= Roseman University of Health Sciences =

Private university in Henderson, Nevada, US

Roseman University of Health Sciences is a private university focused on healthcare with its main campus in Henderson, Nevada, United States. It has additional campuses in South Jordan, Utah, and Summerlin, Nevada. It enrolled its first class in January 2001 and was originally called the Nevada College of Pharmacy and the University of Southern Nevada.

Roseman University of Health Sciences is accredited by the Northwest Commission on Colleges and Universities (NWCCU). It is also licensed to operate in the State of Nevada by the Nevada Commission on Postsecondary Education.

==Academics==
The university offers the Doctor of Dental Medicine, the Doctor of Pharmacy, and the Bachelor of Science in Nursing degrees. Roseman's programs are utilize a block system in which students focus on one topic at a time (rather than enrolling in multiple courses concurrently).

The Roseman University of Health Sciences College of Pharmacy is accredited by the Accreditation Council for Pharmacy Education (ACPE). The college has an institutional membership in the American Association of Colleges of Pharmacy (AACP).

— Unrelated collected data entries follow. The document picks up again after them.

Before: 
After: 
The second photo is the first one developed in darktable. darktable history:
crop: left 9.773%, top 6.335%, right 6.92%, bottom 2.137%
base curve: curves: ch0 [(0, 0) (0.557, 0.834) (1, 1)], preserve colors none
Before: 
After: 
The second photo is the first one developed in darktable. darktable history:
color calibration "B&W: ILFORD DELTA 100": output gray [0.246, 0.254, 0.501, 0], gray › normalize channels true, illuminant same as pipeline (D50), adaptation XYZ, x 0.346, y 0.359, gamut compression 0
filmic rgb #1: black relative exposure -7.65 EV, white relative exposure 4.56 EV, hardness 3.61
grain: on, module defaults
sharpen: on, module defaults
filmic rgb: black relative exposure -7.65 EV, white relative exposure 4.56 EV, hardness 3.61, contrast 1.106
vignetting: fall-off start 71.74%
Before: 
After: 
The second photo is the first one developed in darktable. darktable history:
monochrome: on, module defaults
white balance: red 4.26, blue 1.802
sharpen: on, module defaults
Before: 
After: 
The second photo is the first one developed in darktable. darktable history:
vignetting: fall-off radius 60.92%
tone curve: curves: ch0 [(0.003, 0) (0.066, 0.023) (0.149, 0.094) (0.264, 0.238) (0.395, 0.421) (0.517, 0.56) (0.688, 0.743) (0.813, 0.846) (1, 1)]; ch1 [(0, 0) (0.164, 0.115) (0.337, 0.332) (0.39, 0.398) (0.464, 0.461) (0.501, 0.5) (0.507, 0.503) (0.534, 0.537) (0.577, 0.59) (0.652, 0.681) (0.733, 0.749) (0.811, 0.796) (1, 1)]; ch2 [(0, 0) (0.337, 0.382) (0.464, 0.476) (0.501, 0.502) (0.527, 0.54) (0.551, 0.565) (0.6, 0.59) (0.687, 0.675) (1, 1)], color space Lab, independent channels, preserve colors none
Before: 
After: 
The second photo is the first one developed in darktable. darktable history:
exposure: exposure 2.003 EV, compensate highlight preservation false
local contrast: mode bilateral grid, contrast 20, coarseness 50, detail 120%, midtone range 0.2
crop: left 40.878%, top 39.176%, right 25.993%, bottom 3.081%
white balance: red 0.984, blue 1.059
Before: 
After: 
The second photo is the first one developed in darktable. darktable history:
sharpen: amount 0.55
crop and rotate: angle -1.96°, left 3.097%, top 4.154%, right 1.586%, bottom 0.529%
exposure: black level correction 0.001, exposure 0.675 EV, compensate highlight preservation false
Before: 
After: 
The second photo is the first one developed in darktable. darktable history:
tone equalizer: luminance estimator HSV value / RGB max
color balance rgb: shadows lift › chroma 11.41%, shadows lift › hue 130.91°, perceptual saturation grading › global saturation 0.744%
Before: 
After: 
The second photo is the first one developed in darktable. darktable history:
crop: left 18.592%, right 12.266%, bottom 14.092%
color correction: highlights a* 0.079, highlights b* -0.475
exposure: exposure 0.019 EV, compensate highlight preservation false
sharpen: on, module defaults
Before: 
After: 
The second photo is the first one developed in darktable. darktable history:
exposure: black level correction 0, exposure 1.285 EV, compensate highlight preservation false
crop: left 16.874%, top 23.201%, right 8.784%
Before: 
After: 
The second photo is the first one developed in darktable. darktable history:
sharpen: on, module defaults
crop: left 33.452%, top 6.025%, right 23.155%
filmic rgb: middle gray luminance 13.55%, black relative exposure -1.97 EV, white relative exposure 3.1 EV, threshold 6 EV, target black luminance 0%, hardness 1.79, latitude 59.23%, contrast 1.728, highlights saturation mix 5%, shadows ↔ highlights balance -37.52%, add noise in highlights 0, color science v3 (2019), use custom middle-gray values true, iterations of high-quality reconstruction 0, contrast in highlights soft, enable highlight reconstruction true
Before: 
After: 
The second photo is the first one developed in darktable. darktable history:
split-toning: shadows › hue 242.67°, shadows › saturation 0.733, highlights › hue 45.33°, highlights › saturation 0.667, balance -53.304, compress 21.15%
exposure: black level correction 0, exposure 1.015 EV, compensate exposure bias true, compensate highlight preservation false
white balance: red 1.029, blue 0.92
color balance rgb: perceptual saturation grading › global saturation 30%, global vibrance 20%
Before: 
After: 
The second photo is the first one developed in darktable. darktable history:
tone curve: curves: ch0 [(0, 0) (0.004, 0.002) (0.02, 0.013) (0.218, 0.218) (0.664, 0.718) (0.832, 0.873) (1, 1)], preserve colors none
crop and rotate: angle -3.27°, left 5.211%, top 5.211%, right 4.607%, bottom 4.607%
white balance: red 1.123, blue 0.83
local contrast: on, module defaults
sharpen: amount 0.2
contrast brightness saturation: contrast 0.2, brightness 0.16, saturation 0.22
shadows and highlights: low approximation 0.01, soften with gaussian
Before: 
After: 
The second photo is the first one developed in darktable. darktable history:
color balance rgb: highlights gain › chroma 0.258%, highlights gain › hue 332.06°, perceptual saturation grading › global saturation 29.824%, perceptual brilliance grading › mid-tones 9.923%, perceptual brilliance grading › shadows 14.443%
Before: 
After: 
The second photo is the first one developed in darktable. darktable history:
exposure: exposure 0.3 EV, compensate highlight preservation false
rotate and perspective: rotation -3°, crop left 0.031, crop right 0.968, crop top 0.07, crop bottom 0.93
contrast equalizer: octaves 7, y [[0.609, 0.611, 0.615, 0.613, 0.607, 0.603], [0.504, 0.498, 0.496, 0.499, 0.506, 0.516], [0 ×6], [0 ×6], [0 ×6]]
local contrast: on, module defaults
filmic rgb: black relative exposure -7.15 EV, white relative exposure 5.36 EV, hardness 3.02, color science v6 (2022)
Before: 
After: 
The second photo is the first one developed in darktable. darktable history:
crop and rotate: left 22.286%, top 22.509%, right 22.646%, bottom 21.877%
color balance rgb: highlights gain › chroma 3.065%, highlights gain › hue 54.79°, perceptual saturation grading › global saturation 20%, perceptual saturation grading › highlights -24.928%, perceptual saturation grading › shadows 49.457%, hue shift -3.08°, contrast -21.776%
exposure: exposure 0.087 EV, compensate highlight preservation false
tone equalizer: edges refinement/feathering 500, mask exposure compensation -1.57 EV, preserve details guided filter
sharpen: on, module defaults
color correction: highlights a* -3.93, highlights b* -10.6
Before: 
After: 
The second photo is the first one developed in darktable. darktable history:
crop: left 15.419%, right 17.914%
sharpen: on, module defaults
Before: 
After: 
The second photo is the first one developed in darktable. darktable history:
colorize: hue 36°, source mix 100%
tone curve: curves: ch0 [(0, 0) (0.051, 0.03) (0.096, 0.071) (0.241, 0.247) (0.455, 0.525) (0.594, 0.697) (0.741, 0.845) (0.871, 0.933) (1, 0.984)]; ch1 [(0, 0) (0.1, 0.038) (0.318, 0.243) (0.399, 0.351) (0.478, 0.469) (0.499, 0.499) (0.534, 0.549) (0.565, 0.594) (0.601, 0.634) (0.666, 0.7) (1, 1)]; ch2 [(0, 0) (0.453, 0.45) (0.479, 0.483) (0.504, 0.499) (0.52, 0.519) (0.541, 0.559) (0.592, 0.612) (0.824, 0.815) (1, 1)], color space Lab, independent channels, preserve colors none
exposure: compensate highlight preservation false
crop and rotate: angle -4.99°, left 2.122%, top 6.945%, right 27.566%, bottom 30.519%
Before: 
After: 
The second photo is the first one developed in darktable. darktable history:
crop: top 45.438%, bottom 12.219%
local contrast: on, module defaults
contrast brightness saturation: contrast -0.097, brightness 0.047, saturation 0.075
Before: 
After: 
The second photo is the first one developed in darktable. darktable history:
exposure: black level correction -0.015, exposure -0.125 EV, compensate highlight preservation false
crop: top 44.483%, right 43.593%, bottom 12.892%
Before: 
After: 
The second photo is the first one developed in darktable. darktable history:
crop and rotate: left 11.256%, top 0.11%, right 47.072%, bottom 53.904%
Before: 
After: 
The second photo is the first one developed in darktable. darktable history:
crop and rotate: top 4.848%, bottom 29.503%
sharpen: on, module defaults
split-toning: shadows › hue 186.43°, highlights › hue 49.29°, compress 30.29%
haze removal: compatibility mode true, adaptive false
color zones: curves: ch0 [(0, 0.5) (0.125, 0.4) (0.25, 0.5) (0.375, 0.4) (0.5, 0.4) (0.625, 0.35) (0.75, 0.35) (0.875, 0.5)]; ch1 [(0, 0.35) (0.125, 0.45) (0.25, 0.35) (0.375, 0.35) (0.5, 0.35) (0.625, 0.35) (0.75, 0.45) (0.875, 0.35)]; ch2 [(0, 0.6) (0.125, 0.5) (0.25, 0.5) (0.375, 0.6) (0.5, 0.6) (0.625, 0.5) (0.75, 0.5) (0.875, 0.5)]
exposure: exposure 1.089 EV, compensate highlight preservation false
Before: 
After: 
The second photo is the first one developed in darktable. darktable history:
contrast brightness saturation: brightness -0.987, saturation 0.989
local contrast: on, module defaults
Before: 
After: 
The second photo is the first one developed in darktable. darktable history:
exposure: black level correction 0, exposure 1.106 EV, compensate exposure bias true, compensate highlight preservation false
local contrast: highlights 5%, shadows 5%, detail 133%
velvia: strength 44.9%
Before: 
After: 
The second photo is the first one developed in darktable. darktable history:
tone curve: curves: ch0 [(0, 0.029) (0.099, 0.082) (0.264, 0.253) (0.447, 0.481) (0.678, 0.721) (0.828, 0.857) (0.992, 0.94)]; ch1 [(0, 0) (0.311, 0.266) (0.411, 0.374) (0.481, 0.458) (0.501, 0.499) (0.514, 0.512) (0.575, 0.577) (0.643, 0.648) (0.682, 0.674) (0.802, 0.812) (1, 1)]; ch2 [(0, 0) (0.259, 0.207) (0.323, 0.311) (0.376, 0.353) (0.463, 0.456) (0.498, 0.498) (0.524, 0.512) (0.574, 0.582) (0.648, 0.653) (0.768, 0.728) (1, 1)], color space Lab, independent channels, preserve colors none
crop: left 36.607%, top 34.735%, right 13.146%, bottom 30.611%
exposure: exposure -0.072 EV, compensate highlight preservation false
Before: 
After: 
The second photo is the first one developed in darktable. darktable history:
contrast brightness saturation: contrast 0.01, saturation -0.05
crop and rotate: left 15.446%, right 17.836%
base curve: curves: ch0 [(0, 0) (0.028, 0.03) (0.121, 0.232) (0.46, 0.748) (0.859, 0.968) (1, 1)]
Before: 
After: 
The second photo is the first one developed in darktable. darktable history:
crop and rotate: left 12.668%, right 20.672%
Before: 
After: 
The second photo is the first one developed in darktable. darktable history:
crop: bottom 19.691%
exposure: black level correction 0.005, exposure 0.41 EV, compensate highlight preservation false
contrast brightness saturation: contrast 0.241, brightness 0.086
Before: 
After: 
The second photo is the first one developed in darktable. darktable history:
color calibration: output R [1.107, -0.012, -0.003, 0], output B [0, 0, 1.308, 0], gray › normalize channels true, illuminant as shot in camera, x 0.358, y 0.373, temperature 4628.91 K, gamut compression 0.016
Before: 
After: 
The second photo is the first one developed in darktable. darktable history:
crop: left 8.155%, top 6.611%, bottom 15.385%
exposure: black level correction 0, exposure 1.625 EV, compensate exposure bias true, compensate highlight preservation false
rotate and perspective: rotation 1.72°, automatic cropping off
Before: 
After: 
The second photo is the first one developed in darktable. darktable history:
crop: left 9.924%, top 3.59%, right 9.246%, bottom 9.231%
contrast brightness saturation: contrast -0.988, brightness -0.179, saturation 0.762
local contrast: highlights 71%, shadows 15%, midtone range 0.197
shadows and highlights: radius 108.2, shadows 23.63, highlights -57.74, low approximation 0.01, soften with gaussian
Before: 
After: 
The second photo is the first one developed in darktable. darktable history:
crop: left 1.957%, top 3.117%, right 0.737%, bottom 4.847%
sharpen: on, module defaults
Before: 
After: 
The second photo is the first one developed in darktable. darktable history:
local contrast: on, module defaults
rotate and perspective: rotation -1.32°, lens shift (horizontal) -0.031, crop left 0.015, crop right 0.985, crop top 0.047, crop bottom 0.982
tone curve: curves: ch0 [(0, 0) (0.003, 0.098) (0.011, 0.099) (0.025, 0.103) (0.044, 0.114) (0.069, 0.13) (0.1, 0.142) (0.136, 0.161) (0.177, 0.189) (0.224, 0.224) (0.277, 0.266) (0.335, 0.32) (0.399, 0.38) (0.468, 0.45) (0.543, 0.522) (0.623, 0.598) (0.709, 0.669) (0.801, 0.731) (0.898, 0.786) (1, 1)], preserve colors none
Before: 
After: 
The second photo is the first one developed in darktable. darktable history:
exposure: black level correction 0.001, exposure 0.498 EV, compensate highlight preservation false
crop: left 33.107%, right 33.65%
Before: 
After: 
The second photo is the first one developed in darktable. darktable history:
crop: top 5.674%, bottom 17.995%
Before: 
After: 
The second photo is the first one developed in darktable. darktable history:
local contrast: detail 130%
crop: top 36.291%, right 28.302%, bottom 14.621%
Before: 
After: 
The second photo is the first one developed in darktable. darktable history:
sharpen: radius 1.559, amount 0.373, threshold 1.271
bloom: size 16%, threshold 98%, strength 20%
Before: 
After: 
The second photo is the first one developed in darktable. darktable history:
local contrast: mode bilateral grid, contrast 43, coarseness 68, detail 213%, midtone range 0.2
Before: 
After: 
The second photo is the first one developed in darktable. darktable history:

The Roseman University of Health Sciences College of Nursing is approved by the Nevada State Board of Nursing. The College of Nursing in South Jordan is approved by the Utah Division of Occupational and Professional Licensing. The college is also accredited by the National League for Nursing Accrediting Commission, Inc. (NLNAC).

The Roseman University College of Dental Medicine Doctor of Dental Medicine (DMD) and Advanced Education in Orthodontics and Dentofacial Orthopedics (AEODO) programs are accredited by the Commission on Dental Accreditation (CODA).

== Colleges and programs ==
- College of Dental Medicine
- College of Medicine (opened in July 2025)
- College of Pharmacy
- College of Nursing

==Name==
The name of the institution is a portmanteau of the names of founding university president Harry Rosenberg and founding Pharmacy School dean Renee Coffman.